The func_code attribute is an object representing the function bytecode, the only thing you can get from this object is bytecode itself, not the "original" code.

Bruno Gola
On Linux, `readline.write_history_file` would help -- but not on Windows.
Alex Martelli
+3  A: 

No, __code__ and func_code are references to the compiled bytecode -- you can disassemble them (see dis.dis) but not get back to the Python source code.

Alas, the source code is simply gone, not remembered anywhere...:

>>> import inspect
>>> def f():
...   print 'ciao'
... 
>>> inspect.getsource(f)
Traceback (most recent call last):
  File "<stdin>", line 1, in <module>
  File "/Library/Frameworks/Python.framework/Versions/2.6/lib/python2.6/inspect.py", line 694, in getsource
    lines, lnum = getsourcelines(object)
  File "/Library/Frameworks/Python.framework/Versions/2.6/lib/python2.6/inspect.py", line 683, in getsourcelines
    lines, lnum = findsource(object)
  File "/Library/Frameworks/Python.framework/Versions/2.6/lib/python2.6/inspect.py", line 531, in findsource
    raise IOError('could not get source code')
IOError: could not get source code
>>> 

If inspect can't get to it, that's a pretty indicative sign.

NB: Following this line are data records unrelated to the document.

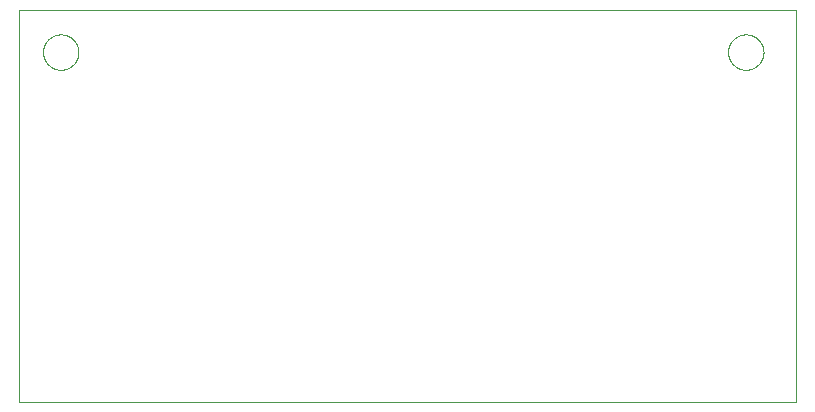
<source format=gko>
G75*
%MOIN*%
%OFA0B0*%
%FSLAX25Y25*%
%IPPOS*%
%LPD*%
%AMOC8*
5,1,8,0,0,1.08239X$1,22.5*
%
%ADD10C,0.00000*%
D10*
X0018750Y0004000D02*
X0018750Y0134866D01*
X0277510Y0134866D01*
X0277510Y0004000D01*
X0018750Y0004000D01*
X0026624Y0120693D02*
X0026626Y0120846D01*
X0026632Y0121000D01*
X0026642Y0121153D01*
X0026656Y0121305D01*
X0026674Y0121458D01*
X0026696Y0121609D01*
X0026721Y0121760D01*
X0026751Y0121911D01*
X0026785Y0122061D01*
X0026822Y0122209D01*
X0026863Y0122357D01*
X0026908Y0122503D01*
X0026957Y0122649D01*
X0027010Y0122793D01*
X0027066Y0122935D01*
X0027126Y0123076D01*
X0027190Y0123216D01*
X0027257Y0123354D01*
X0027328Y0123490D01*
X0027403Y0123624D01*
X0027480Y0123756D01*
X0027562Y0123886D01*
X0027646Y0124014D01*
X0027734Y0124140D01*
X0027825Y0124263D01*
X0027919Y0124384D01*
X0028017Y0124502D01*
X0028117Y0124618D01*
X0028221Y0124731D01*
X0028327Y0124842D01*
X0028436Y0124950D01*
X0028548Y0125055D01*
X0028662Y0125156D01*
X0028780Y0125255D01*
X0028899Y0125351D01*
X0029021Y0125444D01*
X0029146Y0125533D01*
X0029273Y0125620D01*
X0029402Y0125702D01*
X0029533Y0125782D01*
X0029666Y0125858D01*
X0029801Y0125931D01*
X0029938Y0126000D01*
X0030077Y0126065D01*
X0030217Y0126127D01*
X0030359Y0126185D01*
X0030502Y0126240D01*
X0030647Y0126291D01*
X0030793Y0126338D01*
X0030940Y0126381D01*
X0031088Y0126420D01*
X0031237Y0126456D01*
X0031387Y0126487D01*
X0031538Y0126515D01*
X0031689Y0126539D01*
X0031842Y0126559D01*
X0031994Y0126575D01*
X0032147Y0126587D01*
X0032300Y0126595D01*
X0032453Y0126599D01*
X0032607Y0126599D01*
X0032760Y0126595D01*
X0032913Y0126587D01*
X0033066Y0126575D01*
X0033218Y0126559D01*
X0033371Y0126539D01*
X0033522Y0126515D01*
X0033673Y0126487D01*
X0033823Y0126456D01*
X0033972Y0126420D01*
X0034120Y0126381D01*
X0034267Y0126338D01*
X0034413Y0126291D01*
X0034558Y0126240D01*
X0034701Y0126185D01*
X0034843Y0126127D01*
X0034983Y0126065D01*
X0035122Y0126000D01*
X0035259Y0125931D01*
X0035394Y0125858D01*
X0035527Y0125782D01*
X0035658Y0125702D01*
X0035787Y0125620D01*
X0035914Y0125533D01*
X0036039Y0125444D01*
X0036161Y0125351D01*
X0036280Y0125255D01*
X0036398Y0125156D01*
X0036512Y0125055D01*
X0036624Y0124950D01*
X0036733Y0124842D01*
X0036839Y0124731D01*
X0036943Y0124618D01*
X0037043Y0124502D01*
X0037141Y0124384D01*
X0037235Y0124263D01*
X0037326Y0124140D01*
X0037414Y0124014D01*
X0037498Y0123886D01*
X0037580Y0123756D01*
X0037657Y0123624D01*
X0037732Y0123490D01*
X0037803Y0123354D01*
X0037870Y0123216D01*
X0037934Y0123076D01*
X0037994Y0122935D01*
X0038050Y0122793D01*
X0038103Y0122649D01*
X0038152Y0122503D01*
X0038197Y0122357D01*
X0038238Y0122209D01*
X0038275Y0122061D01*
X0038309Y0121911D01*
X0038339Y0121760D01*
X0038364Y0121609D01*
X0038386Y0121458D01*
X0038404Y0121305D01*
X0038418Y0121153D01*
X0038428Y0121000D01*
X0038434Y0120846D01*
X0038436Y0120693D01*
X0038434Y0120540D01*
X0038428Y0120386D01*
X0038418Y0120233D01*
X0038404Y0120081D01*
X0038386Y0119928D01*
X0038364Y0119777D01*
X0038339Y0119626D01*
X0038309Y0119475D01*
X0038275Y0119325D01*
X0038238Y0119177D01*
X0038197Y0119029D01*
X0038152Y0118883D01*
X0038103Y0118737D01*
X0038050Y0118593D01*
X0037994Y0118451D01*
X0037934Y0118310D01*
X0037870Y0118170D01*
X0037803Y0118032D01*
X0037732Y0117896D01*
X0037657Y0117762D01*
X0037580Y0117630D01*
X0037498Y0117500D01*
X0037414Y0117372D01*
X0037326Y0117246D01*
X0037235Y0117123D01*
X0037141Y0117002D01*
X0037043Y0116884D01*
X0036943Y0116768D01*
X0036839Y0116655D01*
X0036733Y0116544D01*
X0036624Y0116436D01*
X0036512Y0116331D01*
X0036398Y0116230D01*
X0036280Y0116131D01*
X0036161Y0116035D01*
X0036039Y0115942D01*
X0035914Y0115853D01*
X0035787Y0115766D01*
X0035658Y0115684D01*
X0035527Y0115604D01*
X0035394Y0115528D01*
X0035259Y0115455D01*
X0035122Y0115386D01*
X0034983Y0115321D01*
X0034843Y0115259D01*
X0034701Y0115201D01*
X0034558Y0115146D01*
X0034413Y0115095D01*
X0034267Y0115048D01*
X0034120Y0115005D01*
X0033972Y0114966D01*
X0033823Y0114930D01*
X0033673Y0114899D01*
X0033522Y0114871D01*
X0033371Y0114847D01*
X0033218Y0114827D01*
X0033066Y0114811D01*
X0032913Y0114799D01*
X0032760Y0114791D01*
X0032607Y0114787D01*
X0032453Y0114787D01*
X0032300Y0114791D01*
X0032147Y0114799D01*
X0031994Y0114811D01*
X0031842Y0114827D01*
X0031689Y0114847D01*
X0031538Y0114871D01*
X0031387Y0114899D01*
X0031237Y0114930D01*
X0031088Y0114966D01*
X0030940Y0115005D01*
X0030793Y0115048D01*
X0030647Y0115095D01*
X0030502Y0115146D01*
X0030359Y0115201D01*
X0030217Y0115259D01*
X0030077Y0115321D01*
X0029938Y0115386D01*
X0029801Y0115455D01*
X0029666Y0115528D01*
X0029533Y0115604D01*
X0029402Y0115684D01*
X0029273Y0115766D01*
X0029146Y0115853D01*
X0029021Y0115942D01*
X0028899Y0116035D01*
X0028780Y0116131D01*
X0028662Y0116230D01*
X0028548Y0116331D01*
X0028436Y0116436D01*
X0028327Y0116544D01*
X0028221Y0116655D01*
X0028117Y0116768D01*
X0028017Y0116884D01*
X0027919Y0117002D01*
X0027825Y0117123D01*
X0027734Y0117246D01*
X0027646Y0117372D01*
X0027562Y0117500D01*
X0027480Y0117630D01*
X0027403Y0117762D01*
X0027328Y0117896D01*
X0027257Y0118032D01*
X0027190Y0118170D01*
X0027126Y0118310D01*
X0027066Y0118451D01*
X0027010Y0118593D01*
X0026957Y0118737D01*
X0026908Y0118883D01*
X0026863Y0119029D01*
X0026822Y0119177D01*
X0026785Y0119325D01*
X0026751Y0119475D01*
X0026721Y0119626D01*
X0026696Y0119777D01*
X0026674Y0119928D01*
X0026656Y0120081D01*
X0026642Y0120233D01*
X0026632Y0120386D01*
X0026626Y0120540D01*
X0026624Y0120693D01*
X0254970Y0120693D02*
X0254972Y0120846D01*
X0254978Y0121000D01*
X0254988Y0121153D01*
X0255002Y0121305D01*
X0255020Y0121458D01*
X0255042Y0121609D01*
X0255067Y0121760D01*
X0255097Y0121911D01*
X0255131Y0122061D01*
X0255168Y0122209D01*
X0255209Y0122357D01*
X0255254Y0122503D01*
X0255303Y0122649D01*
X0255356Y0122793D01*
X0255412Y0122935D01*
X0255472Y0123076D01*
X0255536Y0123216D01*
X0255603Y0123354D01*
X0255674Y0123490D01*
X0255749Y0123624D01*
X0255826Y0123756D01*
X0255908Y0123886D01*
X0255992Y0124014D01*
X0256080Y0124140D01*
X0256171Y0124263D01*
X0256265Y0124384D01*
X0256363Y0124502D01*
X0256463Y0124618D01*
X0256567Y0124731D01*
X0256673Y0124842D01*
X0256782Y0124950D01*
X0256894Y0125055D01*
X0257008Y0125156D01*
X0257126Y0125255D01*
X0257245Y0125351D01*
X0257367Y0125444D01*
X0257492Y0125533D01*
X0257619Y0125620D01*
X0257748Y0125702D01*
X0257879Y0125782D01*
X0258012Y0125858D01*
X0258147Y0125931D01*
X0258284Y0126000D01*
X0258423Y0126065D01*
X0258563Y0126127D01*
X0258705Y0126185D01*
X0258848Y0126240D01*
X0258993Y0126291D01*
X0259139Y0126338D01*
X0259286Y0126381D01*
X0259434Y0126420D01*
X0259583Y0126456D01*
X0259733Y0126487D01*
X0259884Y0126515D01*
X0260035Y0126539D01*
X0260188Y0126559D01*
X0260340Y0126575D01*
X0260493Y0126587D01*
X0260646Y0126595D01*
X0260799Y0126599D01*
X0260953Y0126599D01*
X0261106Y0126595D01*
X0261259Y0126587D01*
X0261412Y0126575D01*
X0261564Y0126559D01*
X0261717Y0126539D01*
X0261868Y0126515D01*
X0262019Y0126487D01*
X0262169Y0126456D01*
X0262318Y0126420D01*
X0262466Y0126381D01*
X0262613Y0126338D01*
X0262759Y0126291D01*
X0262904Y0126240D01*
X0263047Y0126185D01*
X0263189Y0126127D01*
X0263329Y0126065D01*
X0263468Y0126000D01*
X0263605Y0125931D01*
X0263740Y0125858D01*
X0263873Y0125782D01*
X0264004Y0125702D01*
X0264133Y0125620D01*
X0264260Y0125533D01*
X0264385Y0125444D01*
X0264507Y0125351D01*
X0264626Y0125255D01*
X0264744Y0125156D01*
X0264858Y0125055D01*
X0264970Y0124950D01*
X0265079Y0124842D01*
X0265185Y0124731D01*
X0265289Y0124618D01*
X0265389Y0124502D01*
X0265487Y0124384D01*
X0265581Y0124263D01*
X0265672Y0124140D01*
X0265760Y0124014D01*
X0265844Y0123886D01*
X0265926Y0123756D01*
X0266003Y0123624D01*
X0266078Y0123490D01*
X0266149Y0123354D01*
X0266216Y0123216D01*
X0266280Y0123076D01*
X0266340Y0122935D01*
X0266396Y0122793D01*
X0266449Y0122649D01*
X0266498Y0122503D01*
X0266543Y0122357D01*
X0266584Y0122209D01*
X0266621Y0122061D01*
X0266655Y0121911D01*
X0266685Y0121760D01*
X0266710Y0121609D01*
X0266732Y0121458D01*
X0266750Y0121305D01*
X0266764Y0121153D01*
X0266774Y0121000D01*
X0266780Y0120846D01*
X0266782Y0120693D01*
X0266780Y0120540D01*
X0266774Y0120386D01*
X0266764Y0120233D01*
X0266750Y0120081D01*
X0266732Y0119928D01*
X0266710Y0119777D01*
X0266685Y0119626D01*
X0266655Y0119475D01*
X0266621Y0119325D01*
X0266584Y0119177D01*
X0266543Y0119029D01*
X0266498Y0118883D01*
X0266449Y0118737D01*
X0266396Y0118593D01*
X0266340Y0118451D01*
X0266280Y0118310D01*
X0266216Y0118170D01*
X0266149Y0118032D01*
X0266078Y0117896D01*
X0266003Y0117762D01*
X0265926Y0117630D01*
X0265844Y0117500D01*
X0265760Y0117372D01*
X0265672Y0117246D01*
X0265581Y0117123D01*
X0265487Y0117002D01*
X0265389Y0116884D01*
X0265289Y0116768D01*
X0265185Y0116655D01*
X0265079Y0116544D01*
X0264970Y0116436D01*
X0264858Y0116331D01*
X0264744Y0116230D01*
X0264626Y0116131D01*
X0264507Y0116035D01*
X0264385Y0115942D01*
X0264260Y0115853D01*
X0264133Y0115766D01*
X0264004Y0115684D01*
X0263873Y0115604D01*
X0263740Y0115528D01*
X0263605Y0115455D01*
X0263468Y0115386D01*
X0263329Y0115321D01*
X0263189Y0115259D01*
X0263047Y0115201D01*
X0262904Y0115146D01*
X0262759Y0115095D01*
X0262613Y0115048D01*
X0262466Y0115005D01*
X0262318Y0114966D01*
X0262169Y0114930D01*
X0262019Y0114899D01*
X0261868Y0114871D01*
X0261717Y0114847D01*
X0261564Y0114827D01*
X0261412Y0114811D01*
X0261259Y0114799D01*
X0261106Y0114791D01*
X0260953Y0114787D01*
X0260799Y0114787D01*
X0260646Y0114791D01*
X0260493Y0114799D01*
X0260340Y0114811D01*
X0260188Y0114827D01*
X0260035Y0114847D01*
X0259884Y0114871D01*
X0259733Y0114899D01*
X0259583Y0114930D01*
X0259434Y0114966D01*
X0259286Y0115005D01*
X0259139Y0115048D01*
X0258993Y0115095D01*
X0258848Y0115146D01*
X0258705Y0115201D01*
X0258563Y0115259D01*
X0258423Y0115321D01*
X0258284Y0115386D01*
X0258147Y0115455D01*
X0258012Y0115528D01*
X0257879Y0115604D01*
X0257748Y0115684D01*
X0257619Y0115766D01*
X0257492Y0115853D01*
X0257367Y0115942D01*
X0257245Y0116035D01*
X0257126Y0116131D01*
X0257008Y0116230D01*
X0256894Y0116331D01*
X0256782Y0116436D01*
X0256673Y0116544D01*
X0256567Y0116655D01*
X0256463Y0116768D01*
X0256363Y0116884D01*
X0256265Y0117002D01*
X0256171Y0117123D01*
X0256080Y0117246D01*
X0255992Y0117372D01*
X0255908Y0117500D01*
X0255826Y0117630D01*
X0255749Y0117762D01*
X0255674Y0117896D01*
X0255603Y0118032D01*
X0255536Y0118170D01*
X0255472Y0118310D01*
X0255412Y0118451D01*
X0255356Y0118593D01*
X0255303Y0118737D01*
X0255254Y0118883D01*
X0255209Y0119029D01*
X0255168Y0119177D01*
X0255131Y0119325D01*
X0255097Y0119475D01*
X0255067Y0119626D01*
X0255042Y0119777D01*
X0255020Y0119928D01*
X0255002Y0120081D01*
X0254988Y0120233D01*
X0254978Y0120386D01*
X0254972Y0120540D01*
X0254970Y0120693D01*
M02*

</source>
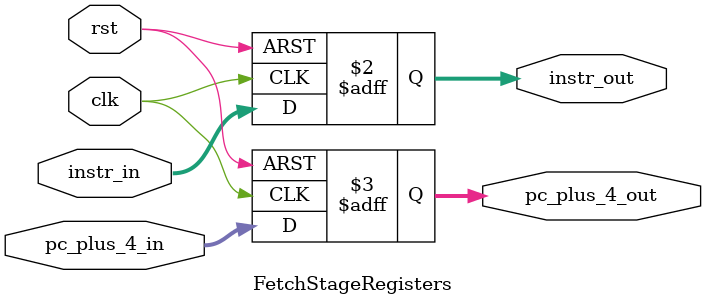
<source format=v>
module FetchStageRegisters(
    input clk,
    input rst,
    input [31:0] instr_in,
    input [31:0] pc_plus_4_in,
    output reg [31:0] instr_out,
    output reg [31:0] pc_plus_4_out
);
    always @(posedge clk or posedge rst) begin
        if (rst) begin
            instr_out <= 32'b0;
            pc_plus_4_out <= 32'b0;
        end else begin
            instr_out <= instr_in;
            pc_plus_4_out <= pc_plus_4_in;
        end
    end
endmodule

</source>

If you were on a platform using GNU readline (basically, any except Windows), you might exploit the fact that readline itself does remember some "history" and can write it out to a file...:

>>> readline.write_history_file('/tmp/hist.txt')

and then read that history file -- however, I know of no way to do this in Windows.

You may want to use some IDE with better memory capabilities, rather than the "raw" command interpreter, especially on a platform such as Windows.

Alex Martelli
I agree about the IDE. But the shell looks like a DOS command window and the PHB doesn't ask what I'm doing.
Count Boxer
maybe this a good feature request for idle...
Dyno Fu
ipython may help for a rich IDE at a DOS command window, see http://ipython.scipy.org/moin/ -- it's so rich I've lost track of most of its features by now;-).
Alex Martelli
@Alex, I just test readline.write_history_file('hist.txt') with readline's Windows port: http://ipython.scipy.org/dist/ . it has saved def f(): print 'ciao' into hist.txt.
sunqiang
@sunqiang, nice to hear this -- it might prove helpful to the OP!
Alex Martelli
+1  A: 

No, not really. You could write yourfunc.func_code.co_code (the actually compiled bytecode) to a file and then try using decompyle or unpyc to decompile them, but both projects are old and unmaintained, and have never supported decompiling very well.

It's infinitely easier to simply write your function to a file to start with.